Unlike her one-time partners on the global stage, George W. Bush, Tony Blair, Jacques Chirac and Silvio Berlusconi, Merkel is still in power and running for another four-year term.
During her reign, she has taken centre stage in Europe's debt turmoil and refugee crisis, sparred with Russia over Ukraine and now, after Donald Trump's election, is being widely hailed as the torch-bearer of western liberal democracy.
With a doctorate in quantum chemistry, Merkel, 62, is known for a methodical and pragmatic approach to problem-solving, rather than for soaring oratory or big-vision statements.
Seemingly devoid of vanity and indifferent to the trappings of power, she lives in a Berlin flat with her media-shy scientist husband Joachim Sauer, shops in a local supermarket and spends holidays hiking in the Alps.
Germans seem to like it that way, given how past ideologues have plunged the country into catastrophe, and have re-elected “Mutti” (Mummy) twice since 2005.
Merkel's image as a reassuring leader was upturned last year when she took the unusually bold step of throwing open German borders to an influx of refugees from Syria, Iraq and other conflict zones.
The biggest gamble of her political life won her praise from grateful asylum seekers who tearfully cheered “Mama Merkel”. But it also fuelled a surge in racist hate crimes and rightwing populism, angered Merkel's coalition allies and saw her isolated within the European Union.
Even if the 2015 influx of almost 900,000 migrants spelt Merkel's biggest domestic crisis so far, she has since seen her approval ratings recover to around 60 percent as new arrivals have tapered off.
Despite the political damage, she heads into the 2017 campaign season as the strongest candidate, with no serious rival for the top post or likely challenger in her own conservative ranks.

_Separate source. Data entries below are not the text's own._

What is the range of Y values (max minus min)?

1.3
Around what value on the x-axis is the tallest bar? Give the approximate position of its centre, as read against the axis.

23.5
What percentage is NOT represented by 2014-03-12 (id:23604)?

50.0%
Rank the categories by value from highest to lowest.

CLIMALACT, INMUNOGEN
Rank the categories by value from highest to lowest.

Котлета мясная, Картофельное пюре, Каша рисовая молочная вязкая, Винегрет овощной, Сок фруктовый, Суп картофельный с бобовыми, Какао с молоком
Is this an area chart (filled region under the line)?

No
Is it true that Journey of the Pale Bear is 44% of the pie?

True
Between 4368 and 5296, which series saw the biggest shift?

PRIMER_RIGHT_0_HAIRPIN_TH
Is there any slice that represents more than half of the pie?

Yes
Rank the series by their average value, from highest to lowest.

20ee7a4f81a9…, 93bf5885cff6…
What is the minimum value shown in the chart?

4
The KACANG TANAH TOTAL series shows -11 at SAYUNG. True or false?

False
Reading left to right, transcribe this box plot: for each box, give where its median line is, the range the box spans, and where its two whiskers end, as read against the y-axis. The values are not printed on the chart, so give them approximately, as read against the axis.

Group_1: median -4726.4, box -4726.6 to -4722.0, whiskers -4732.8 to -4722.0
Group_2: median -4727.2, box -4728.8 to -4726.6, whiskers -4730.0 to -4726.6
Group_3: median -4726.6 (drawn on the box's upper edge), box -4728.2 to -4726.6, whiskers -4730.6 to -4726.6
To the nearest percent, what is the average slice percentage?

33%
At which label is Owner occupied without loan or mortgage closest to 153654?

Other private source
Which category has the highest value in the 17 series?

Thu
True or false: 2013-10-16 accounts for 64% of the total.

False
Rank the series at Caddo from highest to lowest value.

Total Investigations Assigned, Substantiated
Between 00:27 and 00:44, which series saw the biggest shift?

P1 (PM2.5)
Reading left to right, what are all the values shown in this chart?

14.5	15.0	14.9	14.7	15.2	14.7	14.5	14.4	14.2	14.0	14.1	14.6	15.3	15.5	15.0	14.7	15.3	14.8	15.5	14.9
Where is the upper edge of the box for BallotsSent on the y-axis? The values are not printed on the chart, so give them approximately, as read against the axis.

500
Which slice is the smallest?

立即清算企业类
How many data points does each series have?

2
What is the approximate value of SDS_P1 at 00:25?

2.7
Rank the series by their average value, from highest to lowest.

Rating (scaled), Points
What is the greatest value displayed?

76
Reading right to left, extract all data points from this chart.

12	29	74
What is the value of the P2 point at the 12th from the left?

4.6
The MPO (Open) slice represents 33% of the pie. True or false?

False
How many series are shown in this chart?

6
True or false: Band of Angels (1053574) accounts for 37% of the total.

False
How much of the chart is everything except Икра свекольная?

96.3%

Merkel was born Angela Dorothea Kasner in 1954 in the port city of Hamburg, but within weeks her father, a Lutheran clergyman, moved the family to a small town in the communist East, at a time when most people headed the other way. Seven years later they were living behind the Wall.
Biographers say life in a police state taught Merkel to hide her true thoughts behind a poker face. Like most students, Merkel joined the state's socialist youth movement, but she rejected an offer to inform for the Stasi secret police while also staying clear of risky pro-democracy activism.
The best student in her class, she excelled in maths and Russian, which would later help her keep up the dialogue with President Vladimir Putin, who was a KGB officer in Dresden when the Wall fell in 1989.
During that momentous upheaval, the 35-year-old Merkel was working in a Berlin laboratory but quickly joined the nascent group Democratic Awakening. The group merged with the Christian Democrats of then chancellor Helmut
Kohl, who fondly if patronisingly dubbed Merkel “my girl”.
Merkel's mentor was not the last politician to underestimate her and pay the price. When Kohl became embroiled in a campaign finance scandal in 1999, Merkel openly urged her party to drop the self-declared “old warhorse”.
The bold move kicked off her meteoric rise as youngest-ever and first female German chancellor in 2005.
In a party dominated by southern Catholic men, the twice-married, childless woman from the communist East was and remains an outsider. As party leader she has remade the CDU, anchoring it in the political centre by pushing social policies, abolishing compulsory military service and scrapping nuclear power.
During the eurozone crisis, Merkel preached fiscal discipline and kept a tight grip on the nation's purse strings, soothing the angst of a thrifty populace fearful about its pensions.
Especially in southern Europe, Merkel has drawn open hatred as a puritanical “austerity queen” sometimes caricatured in Nazi garb.
Her image flipped with the refugee influx, when news weekly Der Spiegel portrayed her as “Mother Angela” with a nun's habit. With Brexit, the Trump election and the rise of rightwing populism across Europe, new challenges await.
Merkel would have preferred to deal with Hillary Clinton, but after the election of Trump, who has called her refugee stance “insane”, she promised him close cooperation — provided it is based on “democracy, freedom and
respect for the law and the dignity of man”.
In a world shell-shocked by Trump's election, many now see Germany's bland, cautious veteran leader as a beacon of hope. Oxford University's Timothy Garton Ash wrote that “I'm tempted to say that the leader of the free world is now Angela Merkel”.